U.S. Supreme Court announced Wednesday that it will hear an important case regarding North Carolina’s voter identification laws.
North Carolina’s voter identification case, Philip E. Berger et al. v. North Carolina State Conference of the NAACP et al., would not be decided by the Supreme Court, rather the court will only determine whether Republican lawmakers can be involved in the ongoing legal process in the lower courts.
If the Supreme Court rules that Republican lawmakers can be involved in the legal process, the decision regarding whether North Carolina’s voter identification law is constitutional or unconstitutional will be determined in the lower courts.
The Supreme Court agreed to hear this case after North Carolina lawmakers, including Senate President Pro Tempore Philip Berger, attempted to intervene in a challenge to the voter identification law. An appeals court prevented the lawmakers from joining the case, arguing that the defendant in the case, North Carolina Attorney General Josh Stein, a Democrat, could not be replaced in the case. Republican lawmakers issued their request to the Supreme Court arguing that there was not adequate representation in the case, due to the executive branch of North Carolina being controlled by a Democrat governor with a bias against voter identification.
In their petition to the nation’s highest court, Republicans stated, “When considering the delicate question of the constitutionality of a state law, they similarly should be sensitive to even an appearance that an existing party’s defense of the law will be inadequate—particularly when state law designates another agent essential to defending the State’s interest.”
North Carolina’s Republican lawmakers are moving to ensure that the law is not unjustly tainted by the personal bias of Gov. Roy Cooper, D-N.C., and his administration.

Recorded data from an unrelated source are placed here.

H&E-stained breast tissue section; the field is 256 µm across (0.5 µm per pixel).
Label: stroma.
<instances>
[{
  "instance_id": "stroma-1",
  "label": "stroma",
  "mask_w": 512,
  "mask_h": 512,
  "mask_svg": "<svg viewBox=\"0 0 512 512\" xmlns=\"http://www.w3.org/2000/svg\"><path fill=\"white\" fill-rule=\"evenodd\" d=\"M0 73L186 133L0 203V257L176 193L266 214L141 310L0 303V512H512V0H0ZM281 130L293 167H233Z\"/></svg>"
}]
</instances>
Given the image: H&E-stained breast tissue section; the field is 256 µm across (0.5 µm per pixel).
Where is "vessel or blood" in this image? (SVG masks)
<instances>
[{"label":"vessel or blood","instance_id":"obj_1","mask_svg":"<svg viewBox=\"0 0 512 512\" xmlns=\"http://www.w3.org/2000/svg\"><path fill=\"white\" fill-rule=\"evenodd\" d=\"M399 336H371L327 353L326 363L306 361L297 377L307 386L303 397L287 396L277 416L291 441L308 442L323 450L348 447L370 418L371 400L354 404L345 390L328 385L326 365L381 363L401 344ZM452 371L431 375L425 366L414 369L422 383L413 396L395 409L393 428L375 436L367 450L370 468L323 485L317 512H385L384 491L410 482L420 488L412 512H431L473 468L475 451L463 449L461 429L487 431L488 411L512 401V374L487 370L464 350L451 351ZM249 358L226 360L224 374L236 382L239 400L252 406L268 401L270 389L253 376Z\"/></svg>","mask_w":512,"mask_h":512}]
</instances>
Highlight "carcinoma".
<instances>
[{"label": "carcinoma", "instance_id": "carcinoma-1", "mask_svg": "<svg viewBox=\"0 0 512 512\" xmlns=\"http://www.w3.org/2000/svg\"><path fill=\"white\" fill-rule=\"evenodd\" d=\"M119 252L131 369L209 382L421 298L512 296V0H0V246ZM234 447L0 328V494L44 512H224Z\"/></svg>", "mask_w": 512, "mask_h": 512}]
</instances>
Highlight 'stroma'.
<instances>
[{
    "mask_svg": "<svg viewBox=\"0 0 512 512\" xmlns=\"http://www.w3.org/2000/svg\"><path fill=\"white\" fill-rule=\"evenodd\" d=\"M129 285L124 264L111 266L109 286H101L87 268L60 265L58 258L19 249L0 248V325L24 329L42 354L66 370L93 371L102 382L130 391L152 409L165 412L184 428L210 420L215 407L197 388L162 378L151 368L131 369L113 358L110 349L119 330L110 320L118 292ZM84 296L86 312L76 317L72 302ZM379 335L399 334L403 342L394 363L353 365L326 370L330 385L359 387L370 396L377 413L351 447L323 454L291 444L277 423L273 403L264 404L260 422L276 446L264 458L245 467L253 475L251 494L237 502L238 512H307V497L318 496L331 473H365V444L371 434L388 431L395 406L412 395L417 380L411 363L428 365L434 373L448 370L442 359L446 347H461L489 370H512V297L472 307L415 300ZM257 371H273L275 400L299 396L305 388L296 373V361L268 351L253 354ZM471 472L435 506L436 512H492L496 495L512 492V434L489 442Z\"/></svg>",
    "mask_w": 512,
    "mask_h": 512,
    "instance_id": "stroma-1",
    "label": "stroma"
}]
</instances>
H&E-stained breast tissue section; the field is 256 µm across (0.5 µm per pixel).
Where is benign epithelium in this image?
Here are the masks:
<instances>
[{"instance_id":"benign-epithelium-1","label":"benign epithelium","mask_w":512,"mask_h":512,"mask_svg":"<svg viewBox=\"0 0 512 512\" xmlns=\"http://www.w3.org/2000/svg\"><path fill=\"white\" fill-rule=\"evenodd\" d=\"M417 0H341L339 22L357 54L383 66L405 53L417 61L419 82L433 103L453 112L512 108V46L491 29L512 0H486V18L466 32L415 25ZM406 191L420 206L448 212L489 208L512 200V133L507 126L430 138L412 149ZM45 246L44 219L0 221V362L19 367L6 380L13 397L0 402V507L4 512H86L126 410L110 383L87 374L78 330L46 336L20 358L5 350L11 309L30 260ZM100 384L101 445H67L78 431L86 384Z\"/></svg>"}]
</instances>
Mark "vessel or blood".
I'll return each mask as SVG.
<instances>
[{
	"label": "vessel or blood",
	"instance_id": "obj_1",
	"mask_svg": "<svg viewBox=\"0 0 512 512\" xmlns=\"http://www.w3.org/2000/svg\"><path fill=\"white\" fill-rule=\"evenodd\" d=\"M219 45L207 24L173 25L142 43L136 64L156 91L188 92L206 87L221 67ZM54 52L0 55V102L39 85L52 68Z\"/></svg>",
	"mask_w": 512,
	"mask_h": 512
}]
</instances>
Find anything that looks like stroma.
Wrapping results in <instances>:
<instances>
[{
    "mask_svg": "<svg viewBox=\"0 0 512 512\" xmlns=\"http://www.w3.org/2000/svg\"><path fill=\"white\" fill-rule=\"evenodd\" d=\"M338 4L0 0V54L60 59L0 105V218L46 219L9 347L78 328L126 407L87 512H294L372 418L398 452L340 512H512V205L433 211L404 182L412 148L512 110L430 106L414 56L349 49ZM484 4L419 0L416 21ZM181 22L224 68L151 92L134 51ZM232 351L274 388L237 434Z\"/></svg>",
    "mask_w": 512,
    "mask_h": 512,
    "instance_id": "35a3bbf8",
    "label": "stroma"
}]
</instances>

In 2013, North Carolina’s General Assembly passed a law requiring voter identification in order to provide a safeguard against election fraud. The law states:
“Every qualified voter voting in person in accordance with this Article, G.S. 163‑227.2, or G.S. 163‑182.1A shall present photo identification bearing any reasonable resemblance to that voter to a local election official at the voting place before voting.”SESSION LAW 2013-381 HOUSE BILL 589
Republican Governor Pat McCrory signed the bill, supporting the safety and security of North Carolina’s elections. However, Democrat lawmakers immediately claimed the law was unconstitutional and discriminatory. According to the Epoch Times, a court in North Carolina overturned multiple provisions of the law on the basis of “racially discriminatory intent.” The state began an attempt to appeal to the Supreme Court, however, when Roy Cooper was elected governor in 2017, he dismissed the state’s appeal.
In response, North Carolina’s General Assembly passed Senate Bill 824, which allowed for a variety of opt-outs and exceptions to the state’s voter identification laws. The law was vetoed by Gov. Cooper, but his veto was overridden by the Republican legislature. After the legislature passed Bill 824, the National Association for the Advancement of Colored People filed a challenge against the law, claiming that it was racially discriminatory.
In the years following this case, Republicans and Democrats in North Carolina have attempted to intervene on both sides of the voter identification law. Republicans lawmakers were prevented from being involved in the case on the basis that the attorney general was already involved. This has resulted in Republicans petitioning the Supreme Court in an effort to have fair representation in court.
North Carolina judges struck down the voter identification law in September, once again claiming the law was discriminatory against minorities. This ruling captured the media’s attention, putting voter identification requirements in the spotlight as Americans continue to be divided on this issue. President Trump and Republican lawmakers have pushed for voter identification as a safeguard in American elections, however Democrats continue to push back against the idea of safer elections, leading many to question their motives.